The 2019 Nobel Prize in Economic Sciences in Memory of Alfred Nobel has been awarded to Abhijit Banerjee, Esther Duflo and Michael Kremer "for their experimental approach to alleviating global poverty."
Here is an interesting trend among winners: The Nobel Prize in Economics: Esther Duflo is the doctoral student and also wife of Abhijit Banerjee. Abhijit is a doctoral student of Eric Maskin, who won Nobel Prize in 2007. Eric is a doctoral student of Kenneth Arrow, who won Nobel Prize in 1972.
Göran K. Hansson, Secretary General of The Royal Swedish Academy of Sciences, announced the winners this year of Sveriges Riksbank Prize in Economic Sciences in Memory of Alfred Nobel.
After the announcement, Esther Duflo said at a press conference, "Showing that it is possible for a woman to succeed and be recognised for success I hope is going to inspire many, many other women to continue working and many other men to give them the respect they deserve."
Amartya Sen was the first Bengali economist who won Nobel prize in 1998 for his work in welfare economics.
Abhijit Vinayak Banerjee, 58, was born in Kolkata of India. He completed masters' in economics at the Jawaharlal Nehru University, New Delhi in 1983 and doctorate at Harvard in 1988. He attended South Point School and Presidency College in Kolkata. Now a professor of Economics at Massachusetts Institute of Technology, Abhijit had also taught at Harvard University and Princeton University.
Banerjee and his wife and co-Nobel laureate Duflo were the authors of Poor Economics.
They are co-founders of the Abdul Latif Jameel Poverty Action Lab, a research affiliate of Innovations for poverty action.
2019 Economic Sciences Laureate Esther Duflo, born in 1972, is the second woman and the youngest person to be awarded the Prize in Economic Sciences. She and her husband Abhijit Bannerjee, both from MIT, shared this year's Nobel prize in economics with Kremer.

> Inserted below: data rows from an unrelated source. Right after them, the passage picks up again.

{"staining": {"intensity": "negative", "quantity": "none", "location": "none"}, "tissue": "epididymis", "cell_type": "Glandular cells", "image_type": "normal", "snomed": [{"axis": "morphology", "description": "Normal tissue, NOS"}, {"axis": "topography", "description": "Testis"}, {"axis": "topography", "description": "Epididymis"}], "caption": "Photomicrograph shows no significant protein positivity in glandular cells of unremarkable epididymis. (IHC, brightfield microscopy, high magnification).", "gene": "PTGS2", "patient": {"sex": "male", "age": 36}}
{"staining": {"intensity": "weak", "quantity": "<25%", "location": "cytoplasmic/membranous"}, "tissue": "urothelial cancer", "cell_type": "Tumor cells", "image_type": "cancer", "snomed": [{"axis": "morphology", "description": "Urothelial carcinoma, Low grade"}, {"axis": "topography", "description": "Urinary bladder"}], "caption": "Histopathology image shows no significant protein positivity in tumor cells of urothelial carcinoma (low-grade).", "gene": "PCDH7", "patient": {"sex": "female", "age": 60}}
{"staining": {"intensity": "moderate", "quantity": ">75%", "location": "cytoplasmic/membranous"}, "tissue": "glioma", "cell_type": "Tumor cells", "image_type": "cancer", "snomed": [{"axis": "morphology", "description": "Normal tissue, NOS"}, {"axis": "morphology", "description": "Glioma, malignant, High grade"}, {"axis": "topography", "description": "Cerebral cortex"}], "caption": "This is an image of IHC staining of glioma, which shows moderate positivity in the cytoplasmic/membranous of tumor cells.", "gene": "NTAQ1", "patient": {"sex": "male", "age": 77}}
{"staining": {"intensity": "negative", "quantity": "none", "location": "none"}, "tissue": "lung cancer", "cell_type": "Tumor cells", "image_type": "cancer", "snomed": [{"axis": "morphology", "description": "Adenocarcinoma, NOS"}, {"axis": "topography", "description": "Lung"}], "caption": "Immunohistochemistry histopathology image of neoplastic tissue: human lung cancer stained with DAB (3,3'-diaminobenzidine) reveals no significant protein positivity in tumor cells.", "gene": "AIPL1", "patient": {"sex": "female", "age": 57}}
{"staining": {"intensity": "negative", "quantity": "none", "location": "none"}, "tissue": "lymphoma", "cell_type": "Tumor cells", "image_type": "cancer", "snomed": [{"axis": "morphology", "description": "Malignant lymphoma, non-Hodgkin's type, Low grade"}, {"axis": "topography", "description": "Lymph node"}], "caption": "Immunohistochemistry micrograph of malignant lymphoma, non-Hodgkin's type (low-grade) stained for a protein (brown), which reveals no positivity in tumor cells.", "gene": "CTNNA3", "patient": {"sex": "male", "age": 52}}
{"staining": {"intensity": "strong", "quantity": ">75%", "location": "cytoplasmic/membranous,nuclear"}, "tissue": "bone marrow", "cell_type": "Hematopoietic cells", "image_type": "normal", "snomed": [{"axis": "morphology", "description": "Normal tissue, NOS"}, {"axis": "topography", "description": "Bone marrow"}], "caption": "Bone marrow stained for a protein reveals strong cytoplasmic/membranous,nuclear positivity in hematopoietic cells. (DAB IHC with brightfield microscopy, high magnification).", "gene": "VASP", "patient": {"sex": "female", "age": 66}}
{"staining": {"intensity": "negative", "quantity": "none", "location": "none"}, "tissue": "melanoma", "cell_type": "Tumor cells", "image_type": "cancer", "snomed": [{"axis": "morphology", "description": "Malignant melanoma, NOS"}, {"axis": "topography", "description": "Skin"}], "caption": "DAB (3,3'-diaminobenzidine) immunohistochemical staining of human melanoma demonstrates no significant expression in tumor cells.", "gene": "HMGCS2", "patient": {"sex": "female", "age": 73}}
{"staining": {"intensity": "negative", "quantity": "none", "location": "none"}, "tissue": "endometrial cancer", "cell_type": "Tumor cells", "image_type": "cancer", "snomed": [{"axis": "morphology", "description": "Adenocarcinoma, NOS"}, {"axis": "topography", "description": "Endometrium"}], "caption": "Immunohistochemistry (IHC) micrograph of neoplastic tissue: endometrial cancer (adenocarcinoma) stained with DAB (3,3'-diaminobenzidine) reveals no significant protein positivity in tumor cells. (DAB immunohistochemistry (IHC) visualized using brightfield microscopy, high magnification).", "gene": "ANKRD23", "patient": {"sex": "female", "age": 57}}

The Nobel Prize's official tweet said, the 2019 Economic Sciences Laureates' research findings have dramatically improved our ability to fight global poverty in practice. As a result of one of their studies, more than 5 million Indian children have benefitted from programmes of remedial tutoring in schools.
In just two decades, their new experiment-based approach has transformed development economics, which is now a flourishing field of research.
In the mid-1990s, Economic Sciences Laureate Michael Kremer and his colleagues demonstrated how powerful an experiment-based approach can be, using field experiments to test a range of interventions that could improve school results in western Kenya.
2019 Economic Sciences Laureates Abhijit Banerjee and Esther Duflo, often with Michael Kremer, soon performed similar studies of other issues and in other countries, including India. Their experimental research methods now entirely dominate development economics.
Over 700 million people still subsist on extremely low incomes. Every year, five million children still die before their fifth birthday, often from diseases that could be prevented or cured with relatively cheap and simple treatments.
This year's Laureates have introduced a new approach to obtaining reliable answers about the best ways to fight global poverty. It divides this issue into smaller, more manageable questions – for example, the most effective interventions for improving child health.